↓↓↓

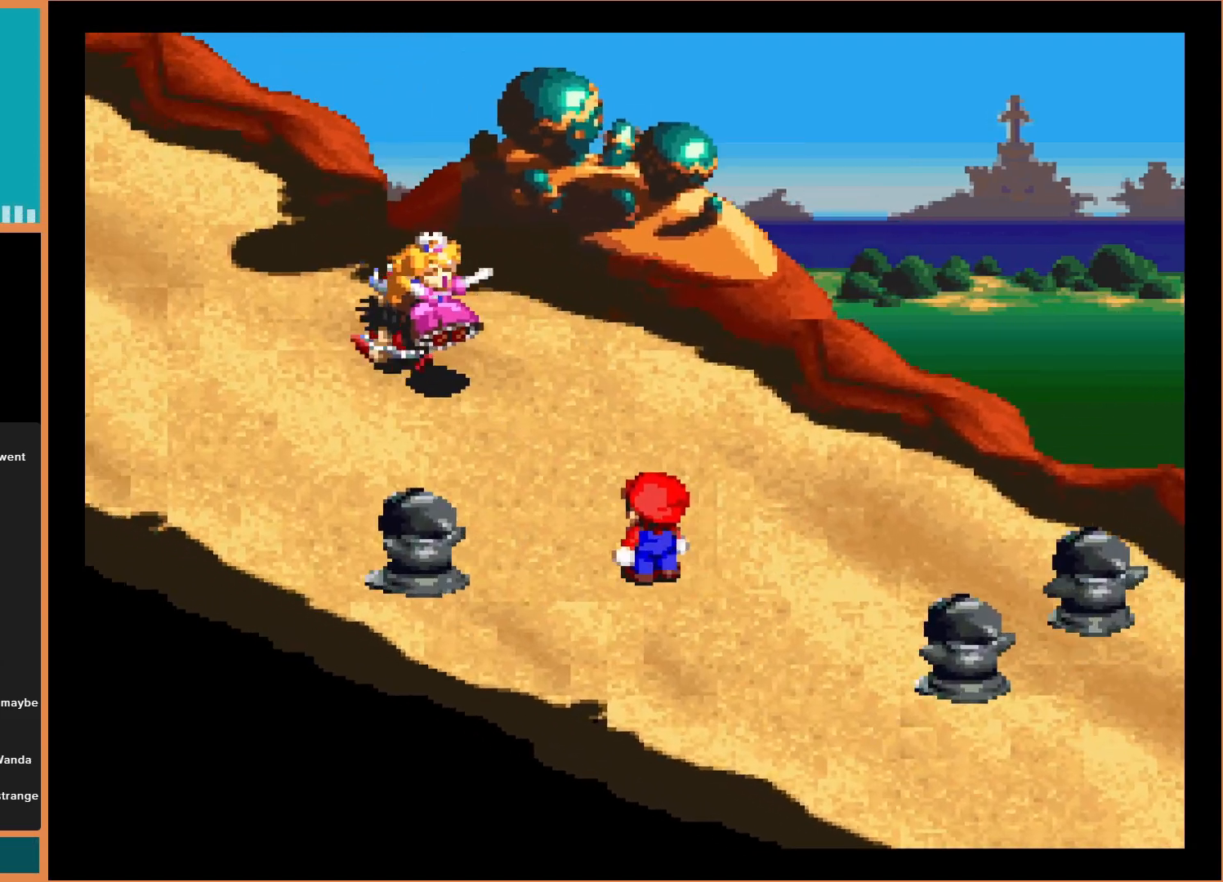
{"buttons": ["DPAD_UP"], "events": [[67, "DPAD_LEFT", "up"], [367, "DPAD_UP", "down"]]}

↑↑↑
↓↓↓

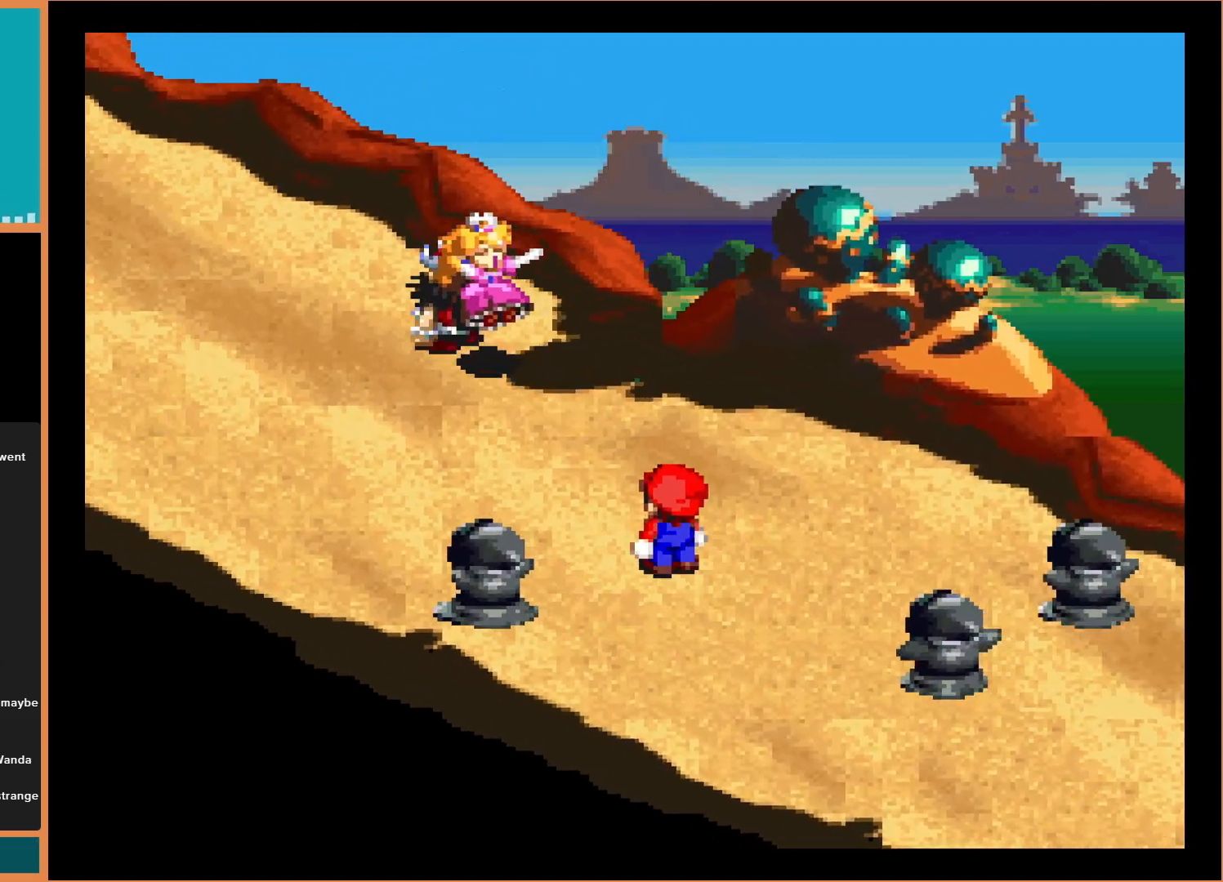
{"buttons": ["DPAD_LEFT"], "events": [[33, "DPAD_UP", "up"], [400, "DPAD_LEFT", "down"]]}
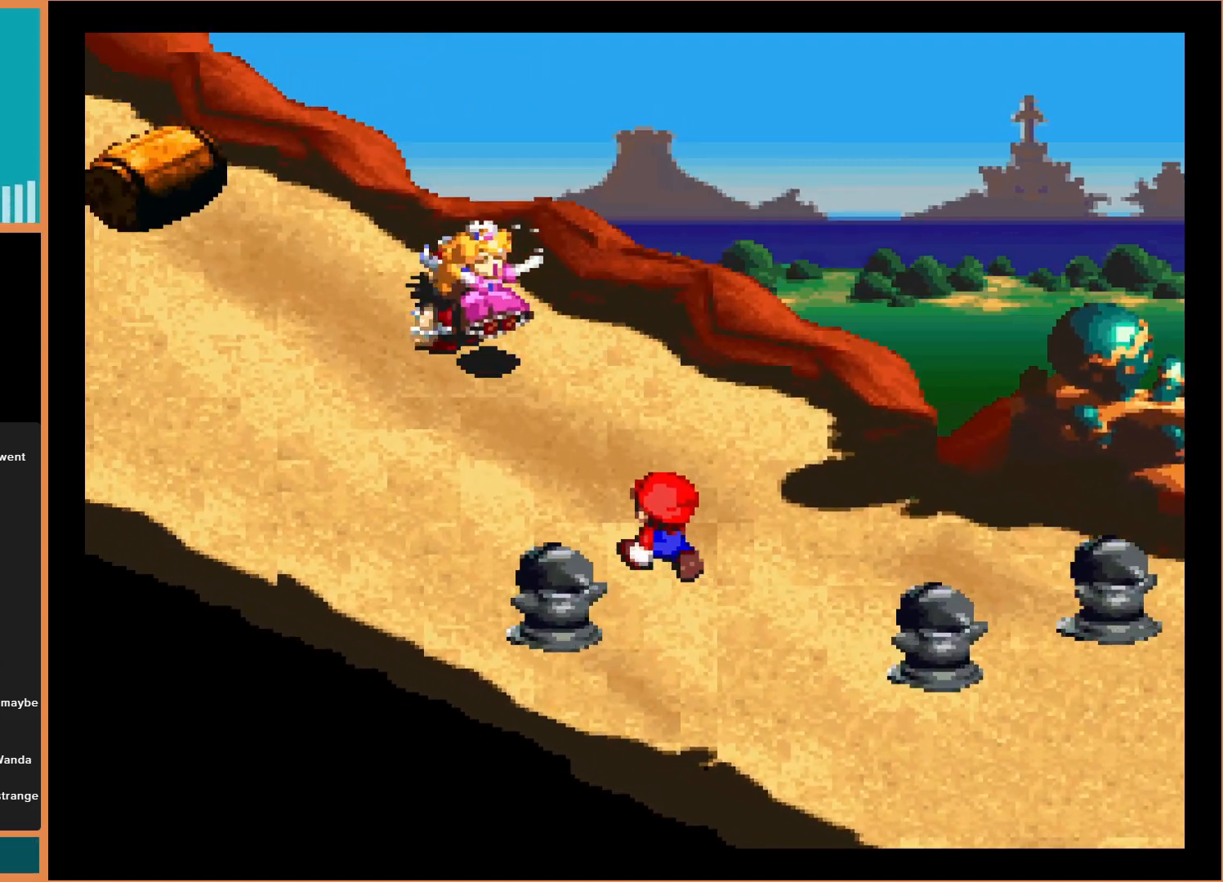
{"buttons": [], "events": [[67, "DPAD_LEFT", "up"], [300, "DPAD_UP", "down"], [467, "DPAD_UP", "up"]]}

↑↑↑
↓↓↓

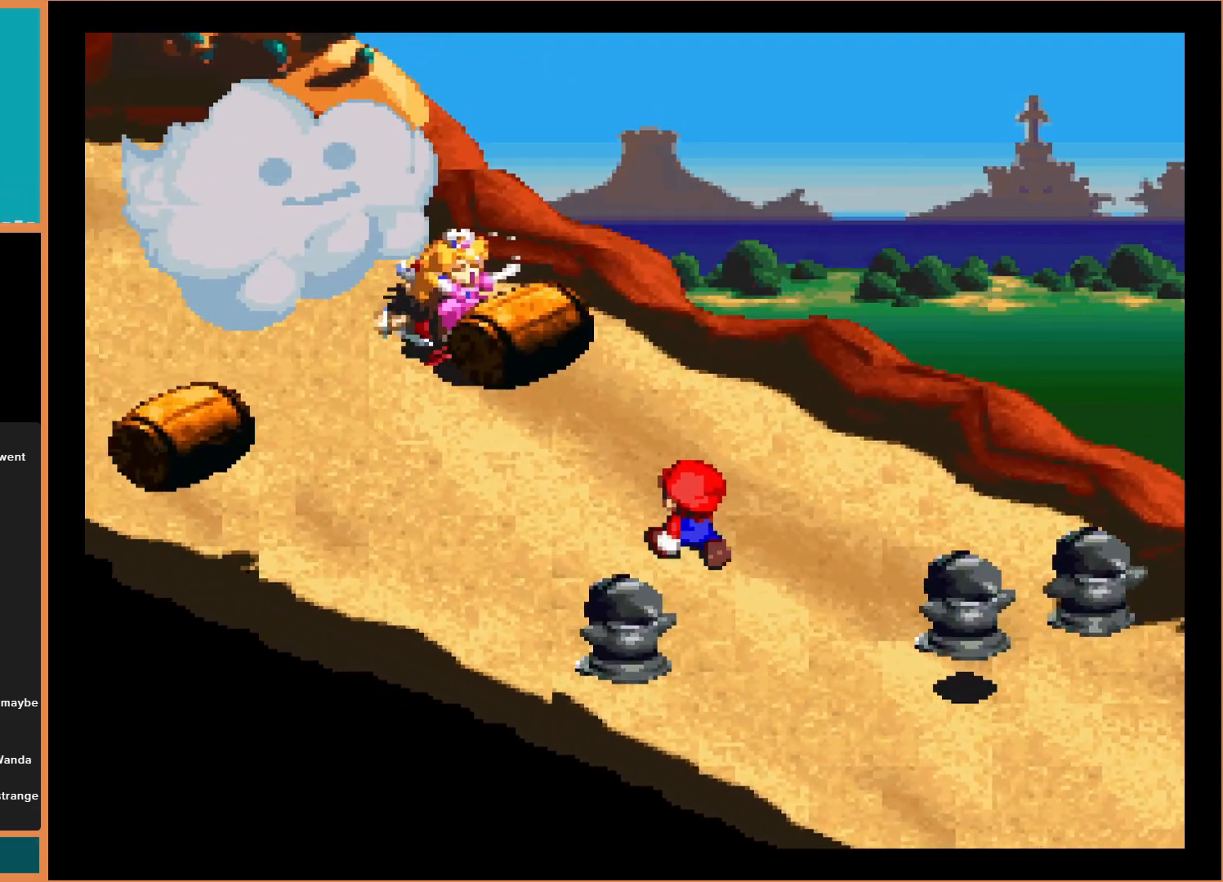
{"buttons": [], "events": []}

↑↑↑

WHAT THE EXERCISE ASKS » Which lines in the data above hold the string "down"? Show each one.

EXPECTED ANSWER »
{"buttons": ["DPAD_UP"], "events": [[67, "DPAD_LEFT", "up"], [367, "DPAD_UP", "down"]]}
{"buttons": ["DPAD_LEFT"], "events": [[33, "DPAD_UP", "up"], [400, "DPAD_LEFT", "down"]]}
{"buttons": [], "events": [[67, "DPAD_LEFT", "up"], [300, "DPAD_UP", "down"], [467, "DPAD_UP", "up"]]}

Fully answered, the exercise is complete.